Nero's, as well as those on most all-in-one DVD edit/encode/author software are crap. The one that comes with Premiere is actually very good, but I prefer CinemaCraft Encoder Basic available at Visible Light for a mere $58. (Understand that the full version retails for over $2500 and has been used on commercial DVDs for many years.) It's not only quite good, but it's very fast. And it will plug directly into Premiere so you don't have to save that 19 GB intermediate AVI (or go through the associated additional encode/decode cycle, which also degrades the quality).
After encoding, you must author your DVD. Adobe's Encore is good, but at $350, it's pretty expensive. I recommend DVD-Lab, the standard version of which is only $99.
Both of these are available for trial download, so you don't have to take my word for it.
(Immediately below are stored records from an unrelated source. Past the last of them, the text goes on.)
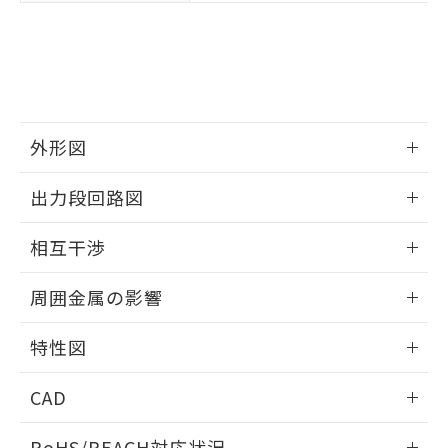
※3 非含有証明書ダウンロード
登録された部品リストについて、当社
および当社の共同利用者が、当社の製
下記の非含有証明書をダウンロードするこ
品・サービスに関するお客様との取
とができます。
合意する
キャンセル
引・商談に必要な範囲で利用すること
をご了承ください。
EU RoHS指令（10物質）の非含有証明書
※当社の共同利用者とは、
"個人情報
51物質の非含有証明書（当社基準）
の共同利用に関して"
の「1.共同利
外形図
※本証明書は発行日時点で非含有を証明す
用者の範囲」に記載されている法人を
るもので、過去に遡って非含有を証明する
情報更新：2025/09/04
指します。
出力段回路図
ものではありません。
また、RoHS指令のフタル酸エステル類４
外形図
情報更新：2025/09/04
物質の対応では、対応完了までの期間は出
相互干渉
荷製品に未対応品が混在することから備考
出力段回路図
欄に対応日を記載しておりました。
情報更新：2025/09/04
周囲金属の影響
既に当社にて対応品への在庫切替を完了
していることから、特段のことがない限
相互干渉
情報更新：2025/09/04
特性図
り、2022年1月12日より割愛しておりま
す。
周囲金属の影響
情報更新：2025/09/04
CAD
検出物体の大きさと材質による影響
ログイン/会員登録いただくと、CADデータをダウンロー
RoHS/REACH対応状況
Note that for audio, you can use MP2 for PAL destinations, even for commercial DVDs, and CCEB will do this for you. But for NTSC destinations, MP2 is not required to be supported by the players. You'll need to obtain a DolbyDigital (AC3) encoder, which is a different story (or you can use PCM, but this would force you to use a lower bitrate on the video, which would degrade the quality, so I don't recommend it).
Xesdeeni
There are 3 simple rules not to lose quality:
7 .html ). If the program allows it, select also "progressive scanning" option. Near all TVs,DVD players support it. It becomes dubbed as "480p"
1) Perform effects, fade in,fade out etc on non compressed source never overwriting it. E.g. use "edited.avi" as output file
2) Never upsample. E.g. don't convert to DivX, it is lossy, "final" format. Decide what media you will need and compress using regular TV specs, don't delete the source if you can. For example, if you want to output to NTSC/Progressive (which in case, camera is not HD), here is resolution specs. Anything lower loses quality, higher won't work.
648 x 486-->Standard NTSC ( http://www.strata.com/support/3dmanual/ch13/ch13_
3) Do not transcode. E.g. do not convert something to DivX (mpeg 4 variant) and re-convert it to Mpeg 2..
4) Always use "multi pass" encoding. Not only the result will be smaller, it will be better quality as the bandwidth is used wherever needed.
Your problem was, single layer DVD. As the output media lacks space , the program you used lowered quality to fit 4.7 gb media. You should use dual layer DVD or 2 DVDs (which seems like bad idea)
I am on Mac so I really forgot/don't watch Windows/Linux programs but there is one program I can blindly suggest: TGMpegEnc. I have even seen it used in purely professional production work on windows based studios. Don't let its "plain" look trick you. It is a very advanced solution which I heard "basic" version is free.